Ümmü Gülsüm'ün berrak yüzüne dökülen yaşlar inci değerindeydi. İçindeki umuda sıkıca sarılmak adına bu soruyu sormak istemişti.

"Benim güzel kızım üzülme sen, Allah Ğafûrdur, Râhimdir, Allah Kerim'dir. Baban böyle hayırlı bir evlada sahip olduğu için kim bilir ne kadar şanslı, emin ol tevbeleri duyan Allah kuluna yeter. Sen yeter ki duanı esirgeme. Mekanı Cennet olsun canım. "
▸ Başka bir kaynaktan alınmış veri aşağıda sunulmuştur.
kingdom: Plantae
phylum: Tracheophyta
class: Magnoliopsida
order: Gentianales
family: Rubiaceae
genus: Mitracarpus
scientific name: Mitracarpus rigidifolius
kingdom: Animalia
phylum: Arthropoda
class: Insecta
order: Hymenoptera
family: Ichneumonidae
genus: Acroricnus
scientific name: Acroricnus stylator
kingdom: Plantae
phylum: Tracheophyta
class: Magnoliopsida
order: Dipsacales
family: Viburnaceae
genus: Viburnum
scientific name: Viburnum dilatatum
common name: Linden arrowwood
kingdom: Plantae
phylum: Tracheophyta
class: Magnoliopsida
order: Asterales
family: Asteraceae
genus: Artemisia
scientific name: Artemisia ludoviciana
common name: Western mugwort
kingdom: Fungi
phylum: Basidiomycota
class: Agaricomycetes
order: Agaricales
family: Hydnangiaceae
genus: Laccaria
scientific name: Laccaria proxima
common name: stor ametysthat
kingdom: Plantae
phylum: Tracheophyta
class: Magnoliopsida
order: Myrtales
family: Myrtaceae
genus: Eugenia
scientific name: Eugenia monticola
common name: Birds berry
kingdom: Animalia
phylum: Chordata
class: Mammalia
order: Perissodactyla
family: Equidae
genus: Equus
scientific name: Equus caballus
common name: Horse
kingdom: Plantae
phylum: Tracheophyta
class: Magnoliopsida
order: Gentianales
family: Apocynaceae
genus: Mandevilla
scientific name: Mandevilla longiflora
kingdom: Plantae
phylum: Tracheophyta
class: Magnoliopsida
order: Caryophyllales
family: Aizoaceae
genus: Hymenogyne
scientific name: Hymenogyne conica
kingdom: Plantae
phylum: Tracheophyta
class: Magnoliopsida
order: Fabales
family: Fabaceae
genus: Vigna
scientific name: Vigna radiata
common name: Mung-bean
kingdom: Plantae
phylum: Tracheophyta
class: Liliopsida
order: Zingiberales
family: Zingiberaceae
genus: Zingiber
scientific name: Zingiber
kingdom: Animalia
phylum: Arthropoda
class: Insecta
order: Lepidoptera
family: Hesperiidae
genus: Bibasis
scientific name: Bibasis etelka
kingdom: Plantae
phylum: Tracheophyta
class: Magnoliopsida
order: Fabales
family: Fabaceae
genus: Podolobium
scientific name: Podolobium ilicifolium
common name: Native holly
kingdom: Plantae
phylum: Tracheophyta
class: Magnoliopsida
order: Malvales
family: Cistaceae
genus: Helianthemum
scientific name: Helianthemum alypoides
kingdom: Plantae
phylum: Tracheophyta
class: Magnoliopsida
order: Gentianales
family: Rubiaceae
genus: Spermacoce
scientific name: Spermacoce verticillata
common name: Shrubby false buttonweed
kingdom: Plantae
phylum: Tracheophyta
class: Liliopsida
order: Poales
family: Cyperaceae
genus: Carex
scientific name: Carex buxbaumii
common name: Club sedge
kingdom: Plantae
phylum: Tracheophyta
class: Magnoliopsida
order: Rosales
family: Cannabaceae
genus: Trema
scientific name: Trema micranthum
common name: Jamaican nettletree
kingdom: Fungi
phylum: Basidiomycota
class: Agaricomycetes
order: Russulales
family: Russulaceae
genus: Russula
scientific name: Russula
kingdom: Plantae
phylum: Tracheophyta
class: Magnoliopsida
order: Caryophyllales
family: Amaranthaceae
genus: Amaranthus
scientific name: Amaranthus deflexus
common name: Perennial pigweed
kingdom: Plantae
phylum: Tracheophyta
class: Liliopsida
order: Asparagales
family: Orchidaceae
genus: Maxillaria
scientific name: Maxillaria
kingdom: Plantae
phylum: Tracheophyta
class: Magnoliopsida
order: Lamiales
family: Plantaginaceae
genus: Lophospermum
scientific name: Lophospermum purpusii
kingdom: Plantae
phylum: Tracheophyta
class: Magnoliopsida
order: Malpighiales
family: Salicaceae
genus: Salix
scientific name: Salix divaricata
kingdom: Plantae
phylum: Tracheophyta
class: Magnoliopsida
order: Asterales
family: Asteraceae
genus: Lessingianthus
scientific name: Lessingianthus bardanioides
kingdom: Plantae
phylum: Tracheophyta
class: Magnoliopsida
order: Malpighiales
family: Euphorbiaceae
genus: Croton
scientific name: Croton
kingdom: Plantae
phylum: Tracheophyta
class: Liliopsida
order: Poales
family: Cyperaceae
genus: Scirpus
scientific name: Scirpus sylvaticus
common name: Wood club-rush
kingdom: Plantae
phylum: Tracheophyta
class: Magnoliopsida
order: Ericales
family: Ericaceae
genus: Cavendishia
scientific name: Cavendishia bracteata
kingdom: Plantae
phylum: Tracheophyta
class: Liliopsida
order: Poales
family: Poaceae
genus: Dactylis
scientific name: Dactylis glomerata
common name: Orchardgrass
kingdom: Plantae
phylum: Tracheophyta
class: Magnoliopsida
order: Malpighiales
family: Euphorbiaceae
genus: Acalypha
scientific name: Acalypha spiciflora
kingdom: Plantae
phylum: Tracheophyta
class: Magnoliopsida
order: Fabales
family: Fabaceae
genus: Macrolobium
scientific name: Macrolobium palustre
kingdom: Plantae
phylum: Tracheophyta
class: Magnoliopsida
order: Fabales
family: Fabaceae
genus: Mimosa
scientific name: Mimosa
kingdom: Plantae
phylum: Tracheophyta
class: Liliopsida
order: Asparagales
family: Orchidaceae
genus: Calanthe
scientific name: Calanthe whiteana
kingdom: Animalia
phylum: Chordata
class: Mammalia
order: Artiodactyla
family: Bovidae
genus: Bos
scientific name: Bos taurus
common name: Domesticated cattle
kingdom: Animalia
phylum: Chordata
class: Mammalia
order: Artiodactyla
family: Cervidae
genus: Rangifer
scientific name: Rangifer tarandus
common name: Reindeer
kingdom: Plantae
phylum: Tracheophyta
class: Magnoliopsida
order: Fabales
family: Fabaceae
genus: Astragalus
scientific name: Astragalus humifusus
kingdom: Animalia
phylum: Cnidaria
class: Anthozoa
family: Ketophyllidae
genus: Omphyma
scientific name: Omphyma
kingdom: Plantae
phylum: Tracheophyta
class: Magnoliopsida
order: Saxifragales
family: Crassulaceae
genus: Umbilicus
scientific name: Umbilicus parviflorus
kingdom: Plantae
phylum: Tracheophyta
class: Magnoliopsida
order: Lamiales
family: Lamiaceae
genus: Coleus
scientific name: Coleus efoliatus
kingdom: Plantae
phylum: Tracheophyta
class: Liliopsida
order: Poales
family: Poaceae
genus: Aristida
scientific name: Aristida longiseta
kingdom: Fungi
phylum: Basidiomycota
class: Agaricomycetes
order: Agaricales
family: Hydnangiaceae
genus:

Ümmü Gülsüm bu cevabı duyduğuna o kadar çok sevindi ki. Gözyaşları ile yıkanan yüzü âdeta nurâniyete dönüyordu. Yaşadığı huzursuzlukları yok sayarak tebessümle hocanın gözlerine doğru baktı.  Her zorluğun ardından gelen o kolaylığı bir kere daha fark etti, kırık kalbiyle içten gülümsedi. Allah hiçbir kulunu çaresizlik içinde bırakmazdı.

***

Sen, nerede bir üzüntü bulsan hepsini üzerine çeken altın kalpli yalnız insan. Seni kırık gönlünden tanır bu sokaklar,  arkandan çekip götürdüğün her anıyı ben gördüm. Büyük büyük gözyaşları düştü buralara, senden sonra. Sen ne küçüksün acılarından daha büyük duruyorsun. Oysa acılar birer bela gibi büyüdüler.